§ Esercizio assegnato 1: Indica se ciascuna affermazione concorda con il brano sulla valutazione in decimi, rispondendo sì o no e citando alla lettera le parole del brano che lo stabiliscono: (a) il voto numerico è definito sommativo; (b) la legge 169/2008 rende obbligatorio il voto nelle prove scritte e orali; (c) il Regolamento dell’autonomia corrisponde al DPR 275/99.

§ Brano da leggere:
---+---

Dopo questa opportuna sequenza di espressioni corrette giunge al comma 8 dello stesso articolo un “colpo” inatteso e contraddittorio, laddove si dice che i docenti, a proposito del voto espresso in decimi “ ne estendono l’uso alla pratica quotidiana”.
Già il CNPI, sia nella versione di parere favorevole sia in quella di parere sfavorevole, ha fatto rimarcare questa incongrua “estensione” all’uso quotidiano, che poi vuol dire utilizzare il voto anche nelle prove scritte e orali.
Per quanto ci riguarda sosteniamo che è lo stesso articolo 1 a non consentire tale estensione perché il voto espresso in decimi è incompatibile con i principi appena richiamati. Il voto numerico, infatti, è sommativo, sanzionatorio, non attento ai processi, sconnesso dalla programmazione e non finalizzato al successo di ciascun alunno.
Non solo, ma è soprattutto l’autonomia didattica e professionale, pure richiamata nel comma 8 dell’articolo 1, a consentire ai Docenti di non essere tenuti all’utilizzo del voto nelle prove scritte e orali, essendo obbligatorio, secondo la stessa legge 169/2008, esclusivamente per la registrazione nelle schede delle valutazioni periodiche (tri/quadrimestrali) e finali.
Del resto in materia di individuazione “di modalità e criteri di valutazione degli alunni nel rispetto della normativa nazionale” (art. 4 comma 4 sull’autonomia didattica), di scelta delle “metodologie e degli strumenti didattici” (art. 4 comma 5 sull’autonomia didattica) come anche in tema di “progettazione formativa e ricerca valutativa” (art. 6 comma 1 sull’autonomia di ricerca sperimentazione e sviluppo) il Regolamento dell’autonomia (DPR 275/99) attribuisce alle scuole libertà piena sull’argomento.
Su tale questione è la legge dell’autonomia tutelata costituzionalmente a non sopportare intrusioni da parte del Ministro o di chicchessia.

---+---

§ Dati in ingresso:

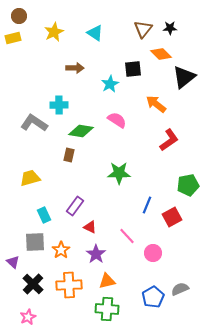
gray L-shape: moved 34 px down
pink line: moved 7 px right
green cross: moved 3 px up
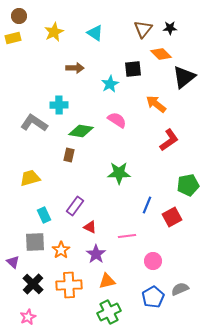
pink line: rotated 54 degrees counterclockwise
pink circle: moved 8 px down
green cross: moved 2 px right, 3 px down; rotated 30 degrees counterclockwise
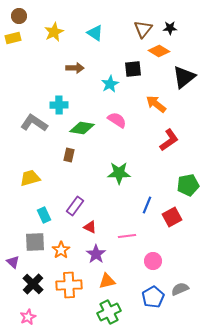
orange diamond: moved 2 px left, 3 px up; rotated 15 degrees counterclockwise
green diamond: moved 1 px right, 3 px up
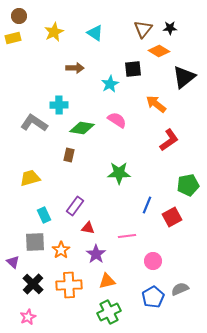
red triangle: moved 2 px left, 1 px down; rotated 16 degrees counterclockwise
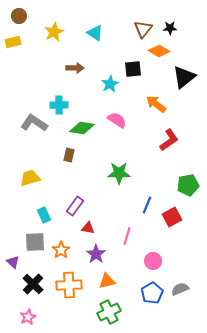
yellow rectangle: moved 4 px down
pink line: rotated 66 degrees counterclockwise
blue pentagon: moved 1 px left, 4 px up
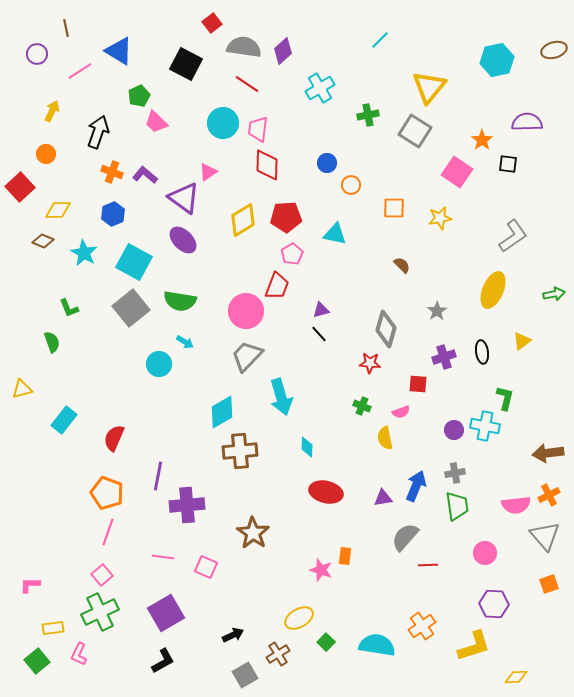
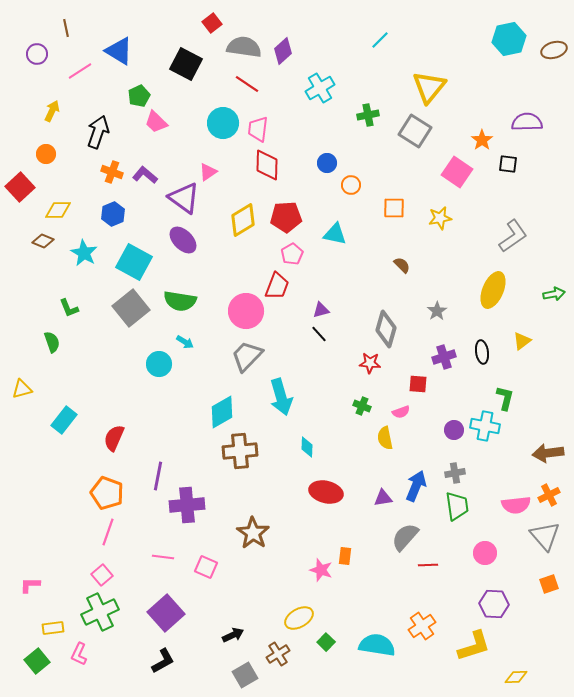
cyan hexagon at (497, 60): moved 12 px right, 21 px up
purple square at (166, 613): rotated 12 degrees counterclockwise
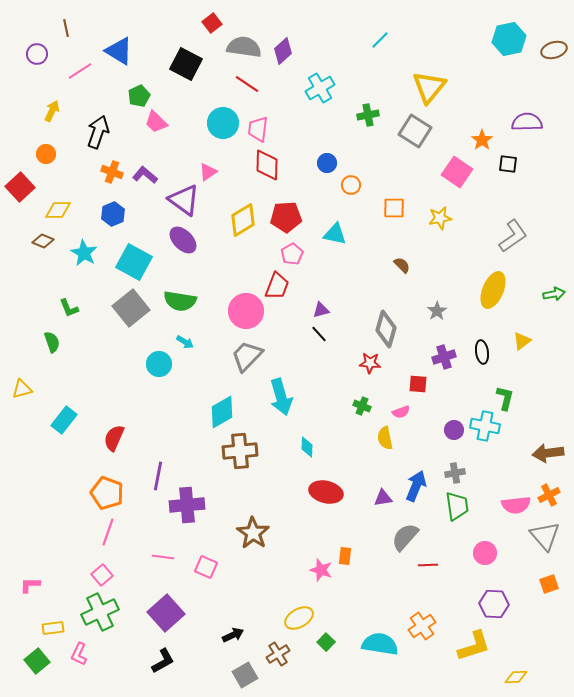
purple triangle at (184, 198): moved 2 px down
cyan semicircle at (377, 645): moved 3 px right, 1 px up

---+---

§ Esercizio assegnato 2: Ricopia le registrazioni dalla riga che contiene "yellow rectangle: moved 4 px down" fino alla fine delle registrazioni, estremi inclusi. Escludi dalla risposta le righe delle immagini.

§ Risultato corretto 1:
(a) Sì: "Il voto numerico, infatti, è sommativo, sanzionatorio, non attento ai processi".
(b) No: "essendo obbligatorio, secondo la stessa legge 169/2008, esclusivamente per la registrazione nelle schede delle valutazioni periodiche (tri/quadrimestrali) e finali".
(c) Sì: "il Regolamento dell’autonomia (DPR 275/99)".

§ Risultato corretto 2:
yellow rectangle: moved 4 px down
pink line: rotated 66 degrees counterclockwise
blue pentagon: moved 1 px left, 4 px up
cyan hexagon at (497, 60): moved 12 px right, 21 px up
purple square at (166, 613): rotated 12 degrees counterclockwise
purple triangle at (184, 198): moved 2 px down
cyan semicircle at (377, 645): moved 3 px right, 1 px up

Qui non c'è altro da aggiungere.